The council recently ran a consultation (which ended on December 18) on proposals to close the care home, but it has faced accusations of a “lack of transparency” from one of its scrutiny panels.

Council cabinet member for adult services, Alison Born, had not told councillors on the children, adults, health and wellbeing scrutiny panel about proposals to close the care home at its October meeting, despite being asked for an update by Keynsham North councillor Alex Beaumont.

Appearing again before the panel on December 11, Ms Born faced calls for any decision on closing the care home to be made in public by the council cabinet rather than by herself as a single-member decision, as is currently planned.

Council officers said they had been advised that a single-member decision was appropriate, but Mr Beaumont warned it would mean the decision being made “behind closed doors.”

Councillor Joanna Wright said: “Because this issue has caused so much concern among so many residents, I do think this issue should be called to cabinet as a decision, not as a single-member decision, because there is a lack of transparency.”

Ms Born defended her precious appearance before the committee.

She said: “It was advertised that there was going to be a consultation process. It was included in the report that there was going to be a consultation process. I mentioned in my verbal introduction that there was going to be a consultation process.

“But the consultation wasn’t yet in the public domain and the last thing we wanted was for the residents, the relatives of the residents who were in the homes, and staff who worked in them, to hear about something that had been discussed in the public domain in the scrutiny panel before they were fully aware of it.”

Ms Wright said the panel could have heard her response in a closed session, but council officers said they had been told this was not possible. Councillor Paul Crossley said: “That’s simply not true.”

Councillors on the panel voted unanimously to recommend that any decision on the future of Charlton House should be taken by the council cabinet in a public meeting.
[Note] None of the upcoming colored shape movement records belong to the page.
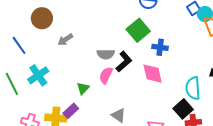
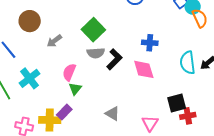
green square: (138, 30) -> (93, 30), moved
pink semicircle: (106, 75) -> (69, 72), moved
cyan semicircle: (193, 88) -> (188, 63), moved
black square: (183, 109) -> (177, 103), turned 30

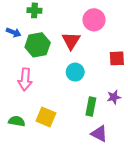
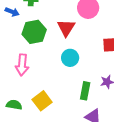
blue arrow: (14, 32) -> (12, 12), moved
yellow square: (46, 117) -> (42, 101), turned 30

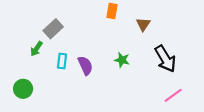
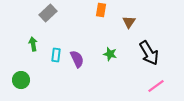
gray rectangle: (53, 29) -> (48, 13), moved
green arrow: (36, 49) -> (33, 44), turned 136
Ms Born said she would take the issue forward and take advice on it.

If the care home is closed down, it would be re-used by the council for “another purpose that meets our priorities,” Ms Born said.

The care home’s 10 residents would be offered support to find new accommodation while staff would mostly move to other council-run care homes such as Combe Lea in Midsomer Norton and Cleeve Court in Bath.

It is not the first time the scrutiny panel has clashed with Ms Born over Charlton House.

At a meeting of the scrutiny panel in January, where Ms Born had delivered an apology for the state of the home, the scrutiny panel’s then chair Vic Pritchard — who had previously called for Ms Born and council leader Kevin Guy to resign over the scandal — said that reports of what had happened in the care home “amounts in my mind to torture.”